▸ Required work
Reproduce these rows exactly, taking everything from the start of the rows down to the line that contains "ご担当！ご専門性を活かせます☆ ・ICT環境充", with both ends included.

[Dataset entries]
____
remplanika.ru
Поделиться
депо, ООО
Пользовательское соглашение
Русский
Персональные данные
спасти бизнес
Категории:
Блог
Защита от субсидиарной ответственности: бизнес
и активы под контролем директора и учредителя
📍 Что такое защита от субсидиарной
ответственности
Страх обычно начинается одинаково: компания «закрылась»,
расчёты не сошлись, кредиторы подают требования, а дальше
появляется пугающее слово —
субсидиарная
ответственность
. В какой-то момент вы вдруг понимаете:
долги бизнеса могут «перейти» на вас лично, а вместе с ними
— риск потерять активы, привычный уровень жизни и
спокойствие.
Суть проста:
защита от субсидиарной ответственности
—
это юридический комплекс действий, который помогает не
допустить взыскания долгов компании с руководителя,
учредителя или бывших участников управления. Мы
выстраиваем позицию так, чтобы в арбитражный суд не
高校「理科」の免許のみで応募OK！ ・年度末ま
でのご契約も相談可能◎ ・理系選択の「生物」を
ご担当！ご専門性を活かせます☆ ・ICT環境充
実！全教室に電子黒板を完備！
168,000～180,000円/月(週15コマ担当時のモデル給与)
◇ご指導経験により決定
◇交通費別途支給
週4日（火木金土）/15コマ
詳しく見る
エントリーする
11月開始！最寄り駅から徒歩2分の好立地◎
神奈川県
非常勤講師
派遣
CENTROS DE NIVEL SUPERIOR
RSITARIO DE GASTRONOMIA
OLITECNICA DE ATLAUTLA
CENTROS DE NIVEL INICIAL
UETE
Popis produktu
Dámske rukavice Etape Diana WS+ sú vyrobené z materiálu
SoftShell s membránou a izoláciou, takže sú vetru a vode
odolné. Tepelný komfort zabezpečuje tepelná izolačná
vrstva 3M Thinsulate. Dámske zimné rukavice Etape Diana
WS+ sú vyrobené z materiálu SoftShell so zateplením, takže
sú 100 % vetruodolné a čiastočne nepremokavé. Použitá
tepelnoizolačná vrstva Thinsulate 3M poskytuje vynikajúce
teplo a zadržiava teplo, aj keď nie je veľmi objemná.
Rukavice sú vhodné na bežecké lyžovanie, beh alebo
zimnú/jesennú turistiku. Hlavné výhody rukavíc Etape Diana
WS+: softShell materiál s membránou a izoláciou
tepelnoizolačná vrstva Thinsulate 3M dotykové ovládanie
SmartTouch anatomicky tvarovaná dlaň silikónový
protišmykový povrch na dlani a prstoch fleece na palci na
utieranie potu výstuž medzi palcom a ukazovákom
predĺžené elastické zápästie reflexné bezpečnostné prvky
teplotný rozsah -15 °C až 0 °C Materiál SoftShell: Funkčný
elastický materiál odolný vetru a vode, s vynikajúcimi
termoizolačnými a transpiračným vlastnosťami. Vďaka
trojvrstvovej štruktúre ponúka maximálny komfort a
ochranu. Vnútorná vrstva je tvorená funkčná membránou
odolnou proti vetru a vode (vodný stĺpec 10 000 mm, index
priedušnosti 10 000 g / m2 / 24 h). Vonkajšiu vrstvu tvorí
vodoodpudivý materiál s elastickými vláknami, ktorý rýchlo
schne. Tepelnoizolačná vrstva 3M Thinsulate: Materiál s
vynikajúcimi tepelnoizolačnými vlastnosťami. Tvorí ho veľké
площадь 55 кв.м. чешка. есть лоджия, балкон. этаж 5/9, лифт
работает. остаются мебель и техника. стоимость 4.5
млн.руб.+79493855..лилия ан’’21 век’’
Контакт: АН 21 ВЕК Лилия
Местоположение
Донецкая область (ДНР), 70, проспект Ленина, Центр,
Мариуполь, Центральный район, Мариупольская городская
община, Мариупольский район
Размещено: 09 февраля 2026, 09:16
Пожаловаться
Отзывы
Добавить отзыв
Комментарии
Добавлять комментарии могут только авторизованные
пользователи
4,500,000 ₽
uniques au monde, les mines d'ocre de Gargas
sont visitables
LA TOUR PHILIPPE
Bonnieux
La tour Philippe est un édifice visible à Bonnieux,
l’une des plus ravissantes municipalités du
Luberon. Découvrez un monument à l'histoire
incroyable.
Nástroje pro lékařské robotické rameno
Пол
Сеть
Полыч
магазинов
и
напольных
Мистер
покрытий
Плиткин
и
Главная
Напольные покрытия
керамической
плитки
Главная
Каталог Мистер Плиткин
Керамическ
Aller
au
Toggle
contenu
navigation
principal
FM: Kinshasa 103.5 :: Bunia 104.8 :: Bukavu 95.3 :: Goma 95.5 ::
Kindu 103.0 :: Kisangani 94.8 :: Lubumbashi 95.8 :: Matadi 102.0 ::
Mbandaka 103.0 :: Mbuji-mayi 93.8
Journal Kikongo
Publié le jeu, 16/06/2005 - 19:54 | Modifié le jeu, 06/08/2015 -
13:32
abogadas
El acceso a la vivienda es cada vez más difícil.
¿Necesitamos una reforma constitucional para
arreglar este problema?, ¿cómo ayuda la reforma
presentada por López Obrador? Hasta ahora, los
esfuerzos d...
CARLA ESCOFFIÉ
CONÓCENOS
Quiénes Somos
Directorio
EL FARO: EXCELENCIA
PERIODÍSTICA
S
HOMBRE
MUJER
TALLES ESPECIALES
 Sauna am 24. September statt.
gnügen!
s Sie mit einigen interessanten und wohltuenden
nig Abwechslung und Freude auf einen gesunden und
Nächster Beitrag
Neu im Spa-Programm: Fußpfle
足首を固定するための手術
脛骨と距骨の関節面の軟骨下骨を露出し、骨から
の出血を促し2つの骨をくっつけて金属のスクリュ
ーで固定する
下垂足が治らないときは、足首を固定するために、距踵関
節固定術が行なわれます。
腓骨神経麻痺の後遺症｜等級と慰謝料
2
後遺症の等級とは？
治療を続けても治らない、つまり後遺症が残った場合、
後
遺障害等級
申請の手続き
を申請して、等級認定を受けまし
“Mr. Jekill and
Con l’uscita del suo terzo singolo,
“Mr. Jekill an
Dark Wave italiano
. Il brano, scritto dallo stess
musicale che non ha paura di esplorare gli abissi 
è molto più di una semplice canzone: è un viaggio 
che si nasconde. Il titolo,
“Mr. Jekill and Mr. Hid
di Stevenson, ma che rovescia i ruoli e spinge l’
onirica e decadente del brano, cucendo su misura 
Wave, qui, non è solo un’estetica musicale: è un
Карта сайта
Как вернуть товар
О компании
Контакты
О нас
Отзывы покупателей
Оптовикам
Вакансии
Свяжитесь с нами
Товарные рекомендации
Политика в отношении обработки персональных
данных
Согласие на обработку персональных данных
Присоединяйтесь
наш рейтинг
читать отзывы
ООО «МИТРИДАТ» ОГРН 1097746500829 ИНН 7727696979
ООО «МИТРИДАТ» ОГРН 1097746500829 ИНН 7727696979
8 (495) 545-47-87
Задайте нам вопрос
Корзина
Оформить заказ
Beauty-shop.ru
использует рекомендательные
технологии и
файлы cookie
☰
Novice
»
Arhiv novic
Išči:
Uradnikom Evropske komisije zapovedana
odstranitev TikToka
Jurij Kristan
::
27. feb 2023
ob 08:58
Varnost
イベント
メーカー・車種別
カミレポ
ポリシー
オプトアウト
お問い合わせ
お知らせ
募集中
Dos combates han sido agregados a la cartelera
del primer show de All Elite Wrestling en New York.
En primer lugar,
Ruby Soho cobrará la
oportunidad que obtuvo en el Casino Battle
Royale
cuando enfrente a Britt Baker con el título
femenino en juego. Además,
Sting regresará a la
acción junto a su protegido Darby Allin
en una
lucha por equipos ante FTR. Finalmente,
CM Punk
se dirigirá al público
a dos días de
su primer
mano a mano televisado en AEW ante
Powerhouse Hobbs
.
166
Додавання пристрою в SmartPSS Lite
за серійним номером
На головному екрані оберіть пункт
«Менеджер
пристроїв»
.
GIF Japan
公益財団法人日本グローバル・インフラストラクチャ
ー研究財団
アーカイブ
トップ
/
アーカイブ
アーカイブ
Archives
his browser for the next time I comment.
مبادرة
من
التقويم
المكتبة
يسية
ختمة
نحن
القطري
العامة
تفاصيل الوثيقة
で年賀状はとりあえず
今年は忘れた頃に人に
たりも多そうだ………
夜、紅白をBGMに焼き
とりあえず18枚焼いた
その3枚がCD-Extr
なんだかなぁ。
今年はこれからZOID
____
▸ Answer section
remplanika.ru
Поделиться
депо, ООО
Пользовательское соглашение
Русский
Персональные данные
спасти бизнес
Категории:
Блог
Защита от субсидиарной ответственности: бизнес
и активы под контролем директора и учредителя
📍 Что такое защита от субсидиарной
ответственности
Страх обычно начинается одинаково: компания «закрылась»,
расчёты не сошлись, кредиторы подают требования, а дальше
появляется пугающее слово —
субсидиарная
ответственность
. В какой-то момент вы вдруг понимаете:
долги бизнеса могут «перейти» на вас лично, а вместе с ними
— риск потерять активы, привычный уровень жизни и
спокойствие.
Суть проста:
защита от субсидиарной ответственности
—
это юридический комплекс действий, который помогает не
допустить взыскания долгов компании с руководителя,
учредителя или бывших участников управления. Мы
выстраиваем позицию так, чтобы в арбитражный суд не
高校「理科」の免許のみで応募OK！ ・年度末ま
でのご契約も相談可能◎ ・理系選択の「生物」を
ご担当！ご専門性を活かせます☆ ・ICT環境充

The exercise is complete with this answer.